The After-Action Report

The After-Action Report (AAR) is a written summary of the debrief — the document that preserves everything discussed in a format that can be referenced, shared, and built upon. It is written by the Event Director within 72 hours of the event.

It does not need to be long. It needs to be complete and honest. A two-page AAR that captures what actually happened is more valuable than a ten-page document that presents the event in the best possible light.

Section 1

Event Overview

Event name, date, venue, attendance, sanctioning body, staffing count. One paragraph. The facts of the event on record.

Section 2

Incident Log

Every documented incident from the event, in chronological order. Time, location, description, response, outcome. This is your legal protection and your operational history.

Section 3

What Worked

Specific elements of the plan that performed well. Staff members who performed above expectation (named). Protocols that held. Things to replicate at the next event.

Section 4

What Needs to Change

Specific failures with specific fixes assigned to specific people with deadlines. Not generalizations — actionable changes that will be reflected in the next event's plan.

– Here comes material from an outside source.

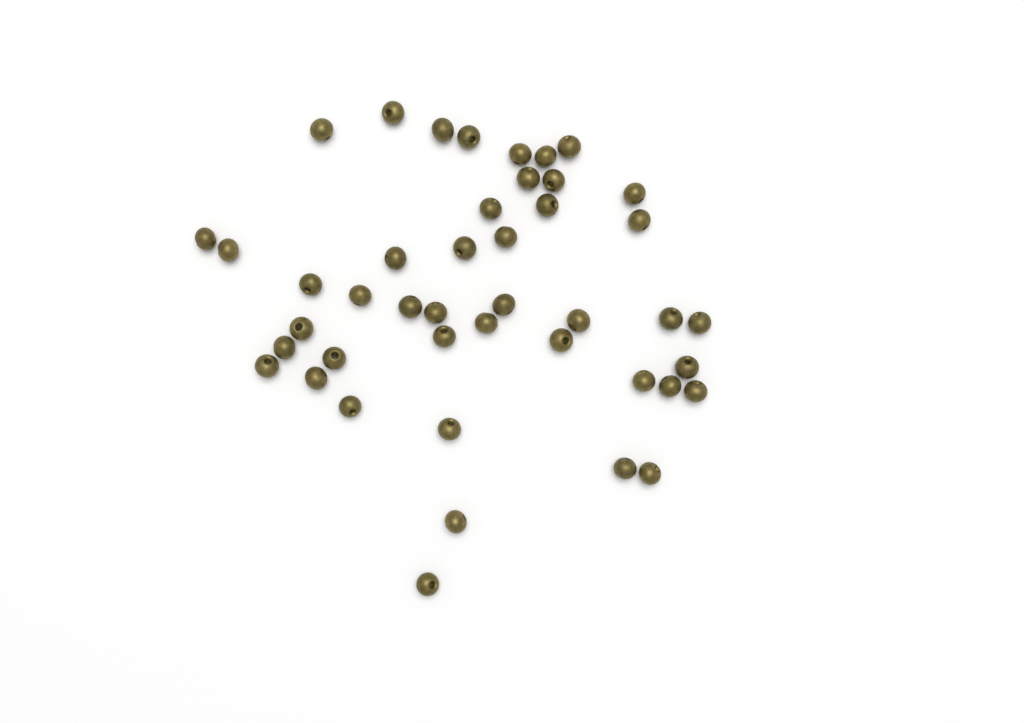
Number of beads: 44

Building Institutional Knowledge

Institutional knowledge is the accumulated understanding of how your operation works — built over multiple events, preserved in documentation, and accessible to anyone who needs to run the operation in the future. It is the difference between an operation that depends on one person and one that survives turnover.

Most rodeo committees lose institutional knowledge every time a key volunteer moves on, a committee chair rotates, or a security director takes a different role. Years of hard-won operational learning disappears because it was never written down. The systems below prevent that.

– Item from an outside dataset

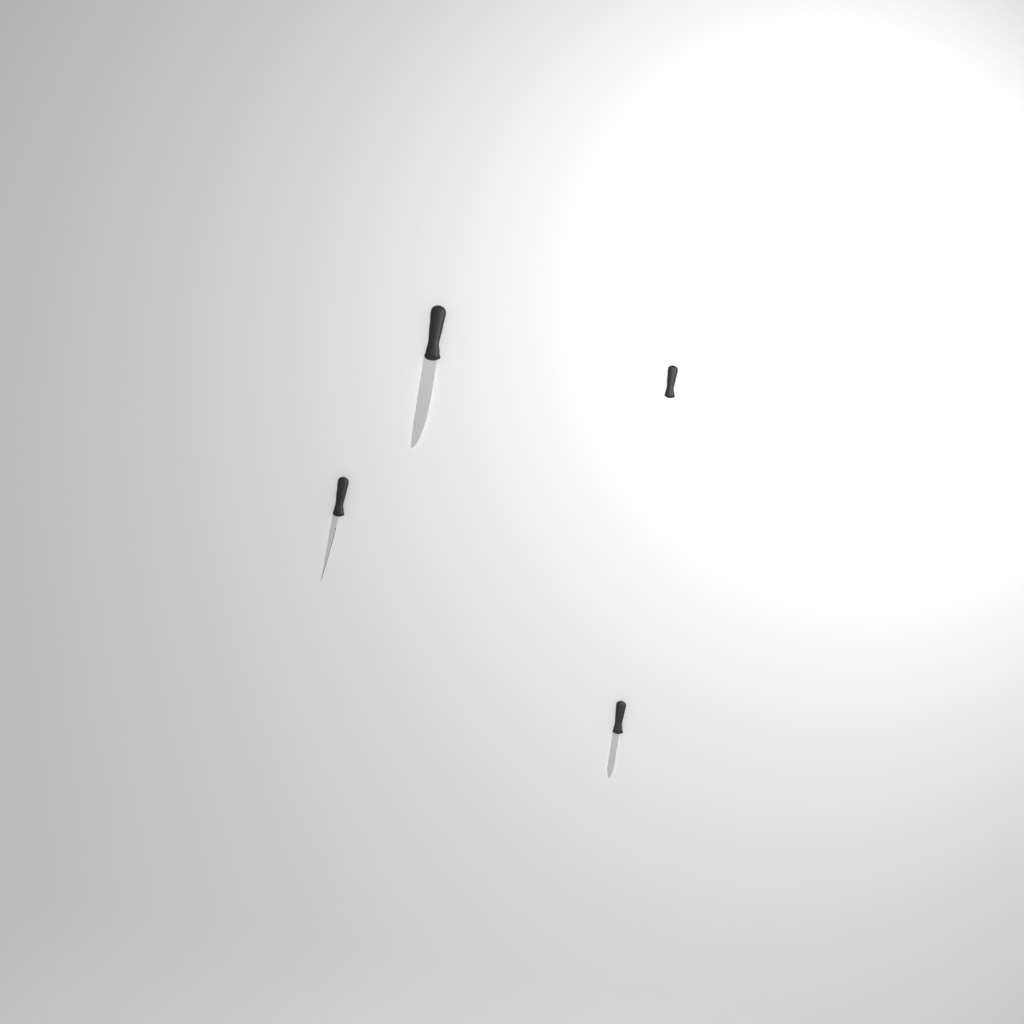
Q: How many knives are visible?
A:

Year-Over-Year Improvement Framework

The goal of all this documentation is a simple one: each event should be operationally better than the last. Not dramatically — incrementally. One fewer problem. One faster response. One staffing decision made better because of what you learned the year before.

Before each new event cycle, run a plan review session using the previous year's AAR and Lessons Learned Log as your starting documents. Work through the plan from the top. Every section gets asked the same question: has anything changed, and does anything in this section need to be updated based on what we learned last time?

Playbook Complete

You Have the Framework. Now Build the Operation.

Seven modules. Risk assessment, security planning, arena operations, access control, event day execution, incident response, and the debrief process that makes each event better than the last. This framework has been tested across more than a dozen PRCA, GCPRA, PBR, and invitational events. It works because it is practical, specific, and built for the actual environment of professional rodeo — not adapted from a general event management textbook. Take it, make it yours, and run a clean event.